The MCP Gateway CRD isn’t installed on every cluster. The controller checks for it and skips if missing. It logs a message and moves on. No crash, just “MCP not available, skipping.”

This is why I think of it as an agent gateway and not just a security controller. User-to-agent calls go through the gateway. Agent-to-agent calls go through the gateway. MCP tool calls go through the MCP Gateway. Outbound API calls go through the sidecar. There’s no path that bypasses enforcement.

Lifecycle management

Everything the controller generates has an owner reference pointing back to the source CRD. Delete an AgentCard and the HTTPRoute cascades. Delete an AgentPolicy and the AuthPolicy, RateLimitPolicy, NetworkPolicy, and ConfigMap all cascade-delete automatically. Recreate the AgentCard and the controller regenerates everything within seconds.

This matters when agents are ephemeral. A scale-to-zero agent that wakes up on demand gets its full security posture reconstructed as part of the reconciliation loop. No manual cleanup, no orphaned resources.

Who does what

The person building the agent adds kagenti.com/agent: true to the Deployment manifest and commits to git. They never write a CRD, never run kubectl, never configure a gateway. GitOps deploys. The discovery controller picks up the agent. Done.

The person running the platform writes one AgentPolicy per tier and commits it to the platform repo. standard-tier covers all standard agents. premium-tier covers the ones that need higher rate limits, MCP tool access, or token exchange for OAuth2 APIs. New agents inherit the matching policy automatically.

The two never need to coordinate on security. The agent developer doesn’t know how auth works. The platform engineer doesn’t know what the agent does. That’s the point.

What this doesn’t do

The operator generates configuration. It doesn’t enforce anything itself.

Authorino validates JWTs at the gateway. Limitador counts requests. The sidecar intercepts outbound calls. NetworkPolicy blocks egress at the kernel. MCP Gateway routes tool calls. Each of those existed before this project.

What didn’t exist was a way to configure all of them from one place. Without this operator, every agent needs its own HTTPRoute, AuthPolicy, RateLimitPolicy, NetworkPolicy, ConfigMap — and someone has to keep them consistent. With it, you write one AgentPolicy per tier. New agents inherit the matching policy through labels. Every agent in a tier gets the same security posture without anyone manually wiring it up.

There’s a fair question about whether this abstraction is worth it — why not let the platform engineer write the underlying resources directly? For a handful of agents, maybe that’s fine. For 20+ agents across multiple tiers with consistent credential strategies, the math changes.

Build-time vs runtime

I also built Agent Registry, which solves a different problem at a different stage. The registry does static discovery — an LLM reads your source code and identifies dependencies, tools, models, and skills. It generates a bill of materials and tracks promotion from draft to published.
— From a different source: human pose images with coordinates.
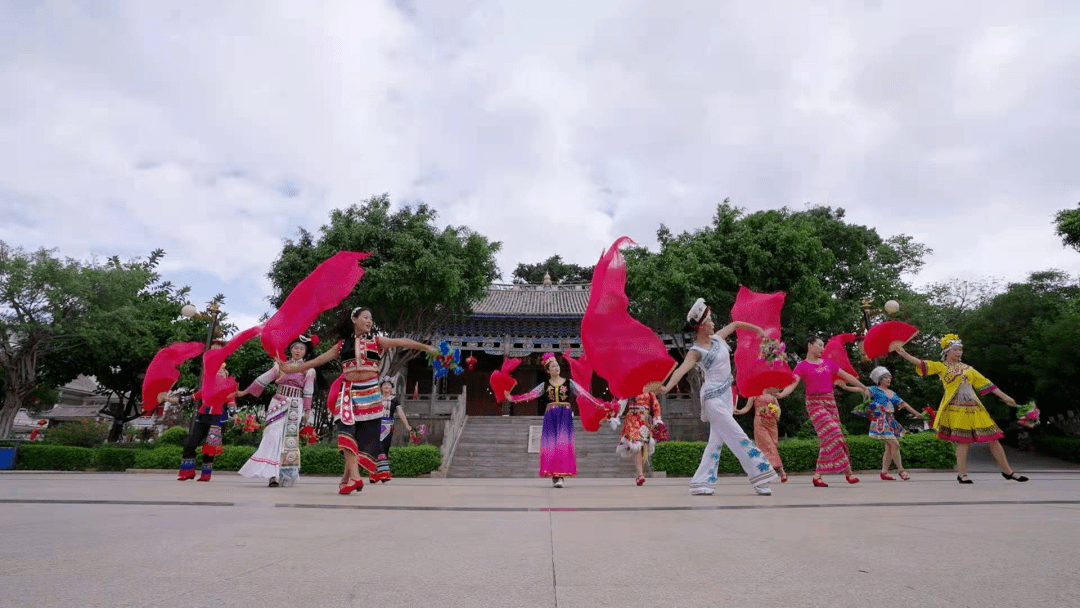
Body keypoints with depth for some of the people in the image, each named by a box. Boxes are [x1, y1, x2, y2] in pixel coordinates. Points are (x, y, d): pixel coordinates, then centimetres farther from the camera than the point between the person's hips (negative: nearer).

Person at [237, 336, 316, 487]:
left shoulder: (308, 370, 7)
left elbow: (308, 392, 3)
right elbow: (264, 379, 13)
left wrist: (307, 411, -3)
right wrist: (244, 392, 12)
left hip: (295, 406, -1)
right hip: (278, 403, 1)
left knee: (289, 438, -3)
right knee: (274, 436, -10)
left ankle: (284, 473, 3)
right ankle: (272, 474, -11)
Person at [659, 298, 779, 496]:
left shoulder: (718, 338, 8)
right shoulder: (696, 351, -13)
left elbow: (735, 324, 25)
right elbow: (681, 369, -28)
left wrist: (758, 329, 33)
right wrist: (667, 387, -44)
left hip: (727, 395, 8)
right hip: (713, 398, -8)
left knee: (717, 440, 7)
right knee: (738, 437, -7)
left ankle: (701, 482, 12)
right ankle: (760, 475, 3)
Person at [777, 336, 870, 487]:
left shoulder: (828, 363, 15)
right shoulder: (802, 366, -2)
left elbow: (847, 376, 25)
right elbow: (792, 384, -15)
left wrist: (863, 387, 31)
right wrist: (781, 394, -34)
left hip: (830, 402, 6)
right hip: (814, 403, -6)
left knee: (827, 439, 2)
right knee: (832, 435, -17)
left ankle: (817, 475, 7)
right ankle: (847, 471, -8)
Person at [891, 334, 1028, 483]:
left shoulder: (968, 368, 18)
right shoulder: (941, 367, 4)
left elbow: (985, 383, 21)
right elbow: (922, 364, -9)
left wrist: (1005, 397, 19)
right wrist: (904, 353, -22)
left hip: (974, 407, 5)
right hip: (956, 408, -5)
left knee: (993, 439, 7)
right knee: (963, 441, -6)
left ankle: (1007, 471, 21)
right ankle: (962, 474, 2)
That’s build-time governance.

Agent Access Control is runtime. It probes live endpoints, discovers what’s running, and enforces what each agent can actually reach. The registry knows what an agent depends on. The operator controls what it’s allowed to do with those dependencies once it’s running.

Try it

The controller runs on any Kubernetes cluster with Gateway API. Kuadrant is optional (for auth and rate limiting). The MCP Gateway is optional (for tool federation). Without them, the controller still generates HTTPRoutes and sidecar ConfigMaps.
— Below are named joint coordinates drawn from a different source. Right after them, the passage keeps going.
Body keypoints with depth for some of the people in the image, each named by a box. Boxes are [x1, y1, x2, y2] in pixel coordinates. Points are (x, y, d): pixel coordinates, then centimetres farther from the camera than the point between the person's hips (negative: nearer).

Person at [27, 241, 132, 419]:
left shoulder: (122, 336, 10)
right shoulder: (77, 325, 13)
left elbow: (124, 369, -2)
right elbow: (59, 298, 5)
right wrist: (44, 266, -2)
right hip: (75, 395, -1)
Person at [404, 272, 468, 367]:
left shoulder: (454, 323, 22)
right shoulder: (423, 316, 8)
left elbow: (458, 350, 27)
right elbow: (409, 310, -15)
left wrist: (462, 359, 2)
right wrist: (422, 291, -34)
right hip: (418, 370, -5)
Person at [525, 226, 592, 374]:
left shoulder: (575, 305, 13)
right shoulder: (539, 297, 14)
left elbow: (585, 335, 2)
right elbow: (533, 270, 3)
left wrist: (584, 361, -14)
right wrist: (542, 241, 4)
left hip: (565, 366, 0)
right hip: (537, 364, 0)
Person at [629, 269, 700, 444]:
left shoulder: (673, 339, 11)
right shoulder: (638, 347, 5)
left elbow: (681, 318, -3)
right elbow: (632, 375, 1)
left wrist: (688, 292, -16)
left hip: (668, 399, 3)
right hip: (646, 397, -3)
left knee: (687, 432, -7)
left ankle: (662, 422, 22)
git clone https://github.com/agentoperations/agent-access-control.git
cd agent-access-control
make install    # CRDs
make deploy     # Controller + RBAC
kubectl apply -f config/samples/

There’s a narrated demo showing the full lifecycle on a live OpenShift cluster, and a second demo that walks through the three layers of enforcement.
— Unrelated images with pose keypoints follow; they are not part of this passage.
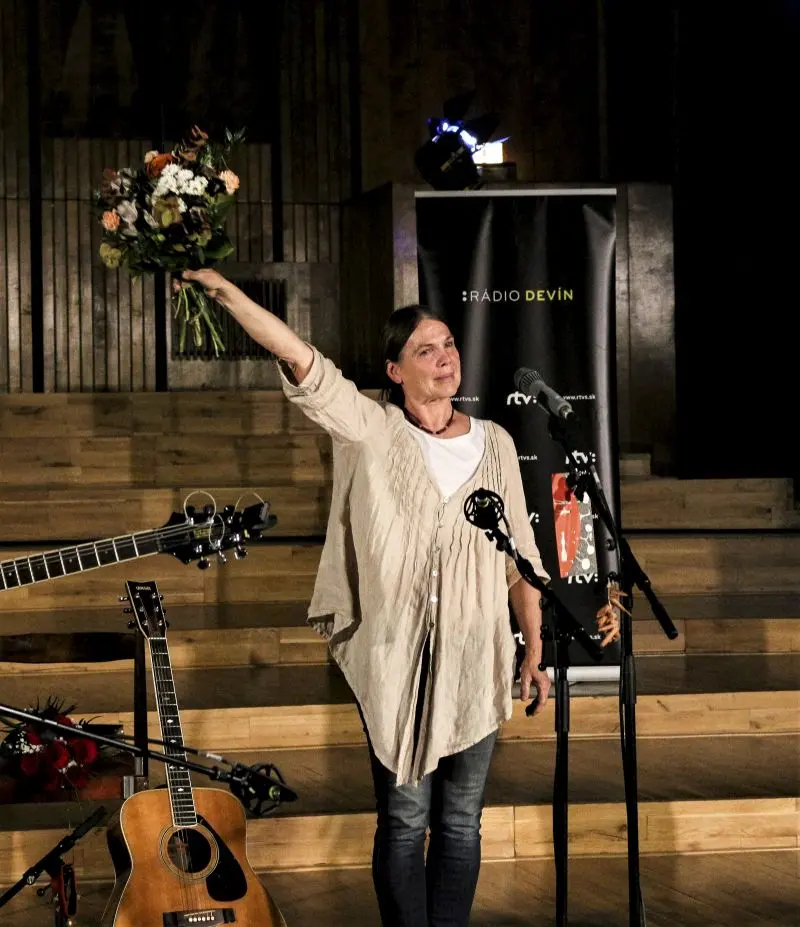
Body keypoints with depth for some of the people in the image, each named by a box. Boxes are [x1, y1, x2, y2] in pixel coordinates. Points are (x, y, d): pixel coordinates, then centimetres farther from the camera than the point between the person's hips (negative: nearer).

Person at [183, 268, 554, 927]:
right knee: (404, 818, 2)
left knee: (461, 819, 8)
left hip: (478, 661, 3)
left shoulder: (494, 442, 7)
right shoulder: (371, 432, -2)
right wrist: (225, 292, -28)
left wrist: (535, 652, 9)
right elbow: (301, 362, -16)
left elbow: (521, 557, 10)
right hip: (395, 659, -2)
There’s also a slide deck that walks through the architecture, personas, and MCP Gateway integration.

The code is Apache 2.0 on GitHub. The APIs are pre-alpha so expect breakage. But the pattern — making the platform responsible for agent security so the people building agents don’t have to be — is what I think is worth talking about.

Agents should fetch weather forecasts and review pull requests. Not validate JWTs.